DITZ – « Never Exhale » : Une descente dans les profondeurs vibrantes du post-punk au diapason d’une tension mondiale palpable.
Never Exhale, dernier opus du quintette britannique DITZ, s’impose comme une œuvre crépusculaire, un miroir tendu vers les profondeurs de l’introspection humaine. Tout ici suinte l’urgence, le malaise et l’abandon, dans un maelström sonore où le bruit et la fureur se mélange pour mieux nous bouleverser.
Dès les premières notes de V70, on perçoit que l’espace sonore ne sera pas un refuge, mais une aire d’exposition brutale. Loin des préliminaires attendus, l’album s’ouvre sur une atmosphère feutrée, chargée d’une tension latente, un silence qui semble peser plus lourd que la saturation à venir. Puis vient Taxi Man, et avec lui cette impression d’une course sans destination, errance urbaine où l’angoisse affleure sous la voix de Cal Francis, tour à tour mordante et spectrale. Ses paroles, tantôt scandées comme des imprécations, tantôt soufflées comme un murmure agonisant, traduisent une lutte intérieure inextinguible.
Le climat oppressant s’intensifie à mesure que l’album progresse. Space/Smile est une confrontation avec le vide, un dialogue sans réponse où la distorsion sert de langage à l’aliénation contemporaine. La guitare y trace des lignes brisées, dissonantes, comme pour illustrer la fragmentation de l’être face à un monde en perpétuelle désagrégation. Puis surgit Señor Siniestro, morceau vénéneux où l’hostilité du monde extérieur semble se fondre dans une paranoïa intime, chaque riff y prenant des allures d’écharde fichée sous la peau.
Le titre Four marque une accalmie trompeuse. DITZ y joue avec l’espace et le silence, ménageant des respirations qui ne sont que le prélude à de nouvelles déflagrations. À l’instar d’un organisme en état de suffocation, la musique se contracte, se crispe, avant d’exploser dans une rage sourde. Cette tension entre introspection et exutoire atteint son paroxysme avec God on a Speed Dial, dont le titre, à lui seul, résume une quête spirituelle avortée. Les paroles y interrogent le divin avec une ironie glaciale, une quête de sens qui se heurte à l’absurdité du réel.
Si l’album flirte souvent avec l’abrasion pure, il n’en est pas moins empreint d’une forme de mélancolie distillée avec soin. Smells Like Something Died in Here en est le plus troublant exemple : sous une lente progression hypnotique, la voix de Francis s’efface presque, devenant l’écho d’une pensée intrusive qui refuse de se taire. Ce morceau évoque un abandon total, une dérive mentale où le temps semble suspendu dans une stagnation angoissante.

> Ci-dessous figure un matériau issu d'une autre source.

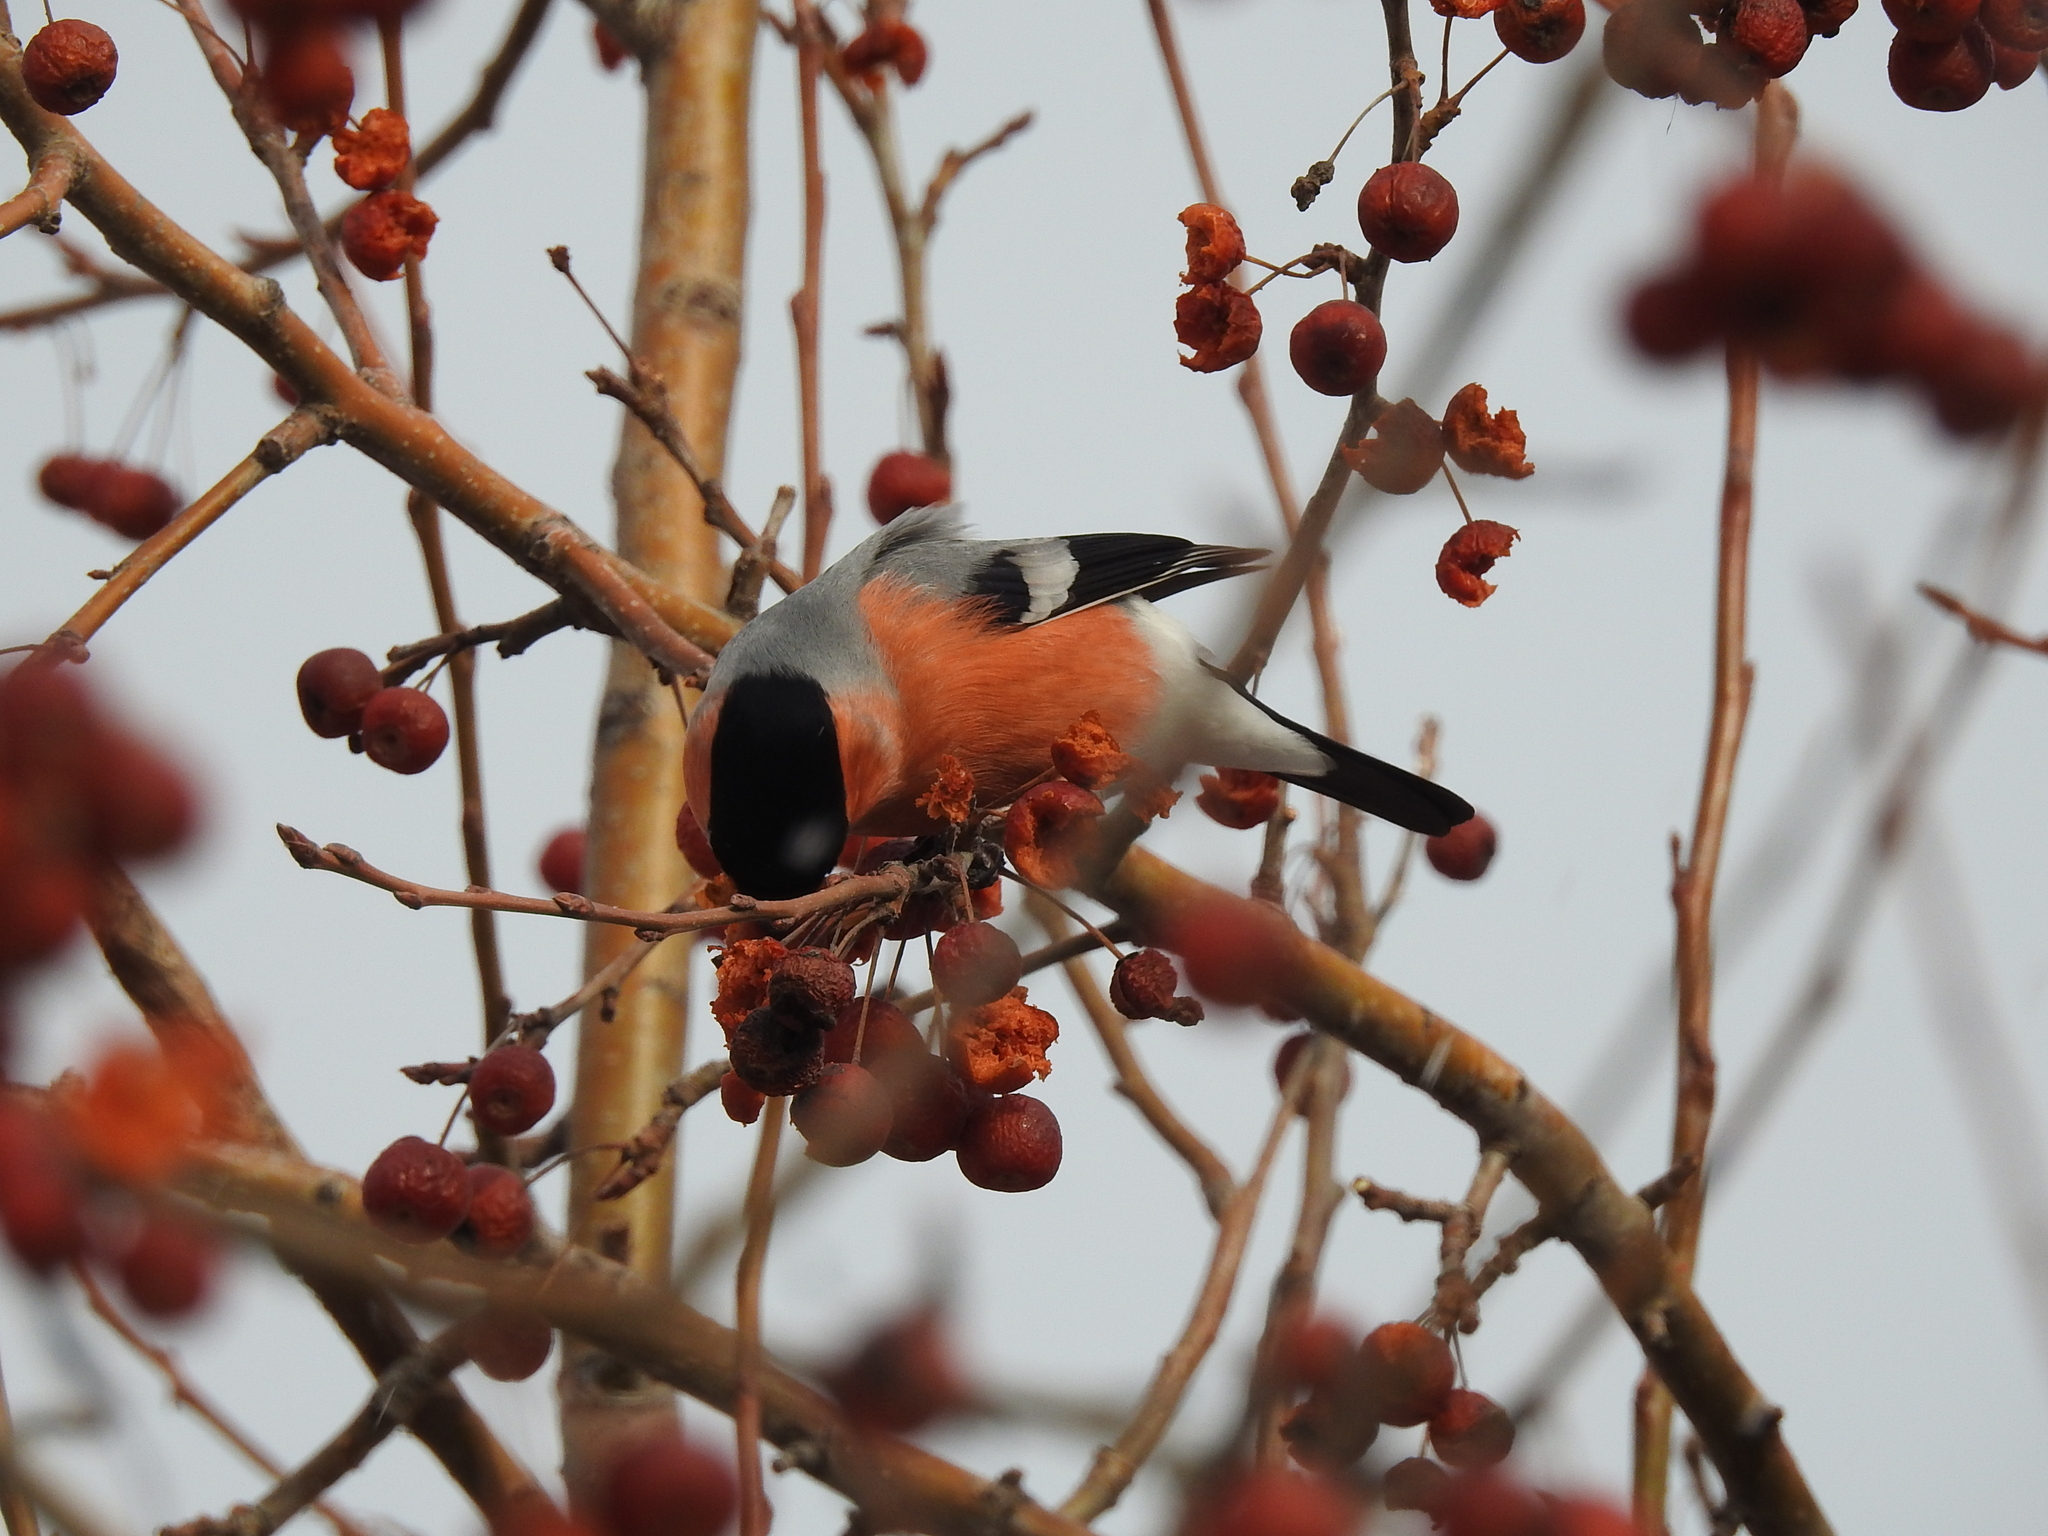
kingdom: Animalia
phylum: Chordata
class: Aves
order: Passeriformes
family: Fringillidae
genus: Pyrrhula
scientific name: Pyrrhula pyrrhula
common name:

Puis, d’un coup, 18 Wheeler surgit comme une charge frontale, un assaut sonore d’une puissance implacable, évoquant l’image d’un poids lourd lancé à pleine vitesse sans destination ni frein. On y ressent la fuite en avant désespérée d’un esprit en proie à ses propres contradictions, cherchant l’impact comme seule issue. La rage y est totale, exempte de filtre, et pourtant structurée, dirigée avec une précision chirurgicale.
Enfin, Britney referme l’album sur une note faussement apaisée. Le morceau s’ouvre sur une accalmie fragile, où les mélodies plus limpides semblent vouloir panser les plaies laissées ouvertes. Mais très vite, la tension reprend le dessus, et la catharsis finale vient consumer les derniers vestiges de sérénité. Il y a dans cette conclusion une forme de réconciliation brutale : DITZ n’offre ni répit, ni salut, mais un face-à-face nécessaire avec les démons enfouis.
Avec Never Exhale, DITZ livre une œuvre viscérale, un album qui ne se contente pas de faire du bruit mais qui sculpte le vacarme comme une matière première, lui donnant une profondeur existentielle rare. Dans sa noirceur, il illumine une vérité insaisissable : celle d’un monde et d’individus toujours en quête de sens, au bord du précipice, mais refusant de détourner le regard.